It's the end of my first round of midterms for spring semester and I'm learning a lot about college life. I'm an excessive coffee drinker, I need a nap to survive the week, I'm a sucker for the Girl Scouts selling cookies in front of the Undergraduate Library and Rams Gym (they take credit cards and Venmo, ugh now I need a box of Thin Mints) and I still don't know how to properly study for an exam.
During fall semester, I had my first round of midterms ever. I never took a real exam in high school as my school system banned exams midway through my sophomore year. Teachers were no longer allowed to give cumulative exams at the end of the first and second semester, but could hold "end of quarter" tests that took no longer than 1.5 hours. Our exam schedule of a two hour exam, a 30 minute break and a second two hour exam was ditched in favor of our usual class schedule, removing those reduced days to join the semesters fluidly.
I narrowly missed exams through having "midterms," or exams at the end of the first semester, since they were snowed out both my freshman and sophomore years. At the end of my freshman year, we did have "finals" but they were non-cumulative tests that weighed as much as any other test or projects that we did in class. Nothing major.
At the time, it felt like a blessing, not having to worry about taking a cumulative exam in Algebra II with Trigonometry and Chemistry. I had no clue what it would mean for me in the future and how it would affect my college success.
That meant that going into Carolina, the only major exams that I had taken were two SAT's (one of each of the old format and the new format), an ACT and the eight AP exams that I had taken throughout high school. I studied by taking practice tests from Princeton Review books and then walked in on test day with a calculator, bag of pens, pencils, and erasers, a bottle of water and a Ziploc bag of Cheez-It's to take the exam.
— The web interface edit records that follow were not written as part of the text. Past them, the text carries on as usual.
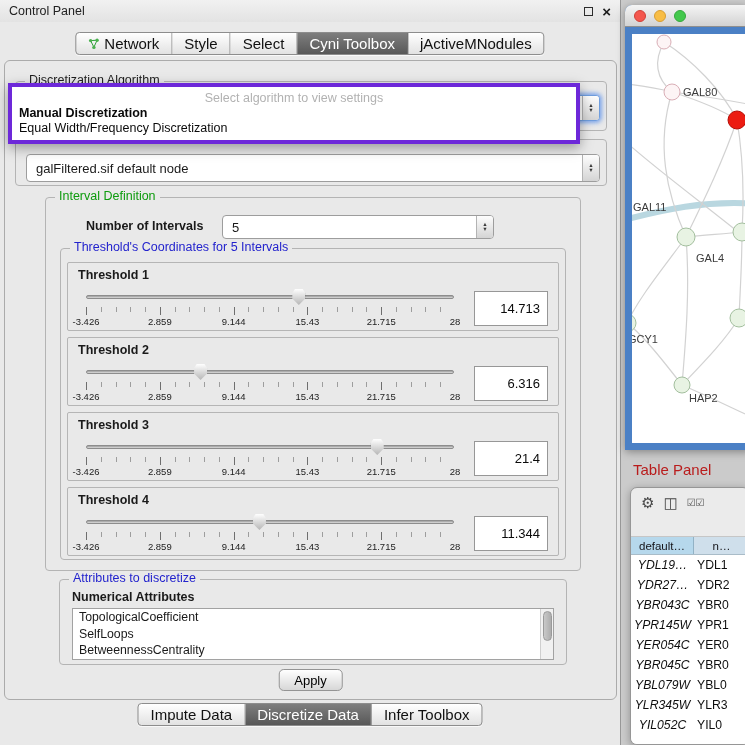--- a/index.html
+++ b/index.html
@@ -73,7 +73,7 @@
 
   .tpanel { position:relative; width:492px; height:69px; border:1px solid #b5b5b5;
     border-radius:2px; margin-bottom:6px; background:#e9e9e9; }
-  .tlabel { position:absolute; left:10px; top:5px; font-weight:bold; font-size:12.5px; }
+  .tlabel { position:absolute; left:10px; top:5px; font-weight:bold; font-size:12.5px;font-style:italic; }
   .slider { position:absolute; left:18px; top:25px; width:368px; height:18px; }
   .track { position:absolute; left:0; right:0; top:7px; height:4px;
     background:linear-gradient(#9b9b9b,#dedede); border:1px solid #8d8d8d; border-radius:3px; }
At the end of each of those tests, I would take myself out to go eat and then relax for a while.
As a First Year at Carolina, I quickly learned that midterms and finals are real and it scared me. I remember asking my roommate about exams and she just went, "how have you never had a midterm or a final?" before telling me that she had an exam in every class she had taken throughout high school. I felt extremely unprepared and wondered for what felt like the thousandth time how had I gotten into Carolina?
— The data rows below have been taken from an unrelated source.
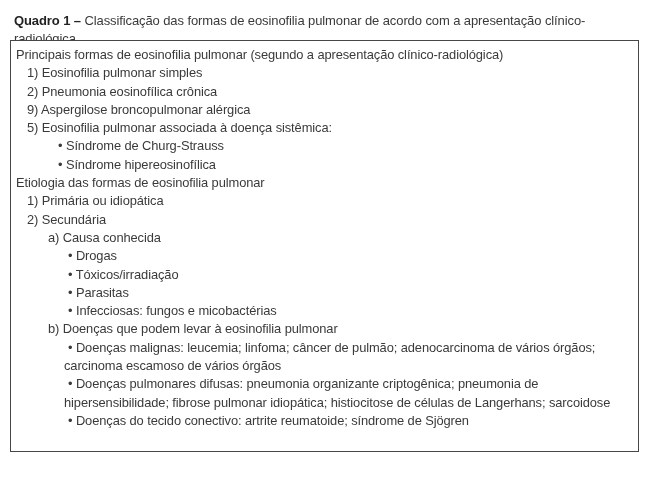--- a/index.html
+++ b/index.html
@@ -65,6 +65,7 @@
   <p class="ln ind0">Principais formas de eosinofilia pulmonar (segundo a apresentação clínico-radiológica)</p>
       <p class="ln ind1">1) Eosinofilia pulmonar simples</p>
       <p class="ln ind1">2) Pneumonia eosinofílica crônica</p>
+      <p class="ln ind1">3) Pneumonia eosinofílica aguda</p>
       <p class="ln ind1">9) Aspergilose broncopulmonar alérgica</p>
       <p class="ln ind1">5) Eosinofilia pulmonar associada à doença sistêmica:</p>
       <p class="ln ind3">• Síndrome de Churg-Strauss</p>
I stressed out about an exam on Development and Inequality only to find that it was just a lot of writing and explaining key theories we had learned in class. My midterm for Intro to Journalism was 50 multiple choice questions on guest speakers. Since this was the first time I had ever taken an exam, I did what anyone else in my position would do, I printed out every page of notes that I had taken up to that point and studied them, highlighting, annotating, building example questions and creating study guides. I was lucky that this would help me pass (and actually do perfectly fine) on these tests.
When finals rolled around, I repeated the process that had worked during midterms. I did alright.
Here I am, done with my first round of exams and I can say that those study tools that had worked fall semester didn't work well this spring. Human Anatomy is killing my GPA and taking up a lot of my spare time. I have study guides, forty pages of notes of four different systems of the body and 38 muscles, a Quizlet and thirteen PowerPoints (with voiceover from a professor) just for this single class and sadly, I need to find a better way to study for the next exam (in three weeks).
Do it for the kids and reinstate exams at the end of each semester to help your high schoolers prepare for college. I am sure I am not the first alum of my school system having trouble with college exams because we had never taken them in high school. This lack of preparation puts us at a gaping difference behind our classmates, as they at least know the drill and they've figured out what works best for them.
Do it for the kids and give them the skills that they need to succeed.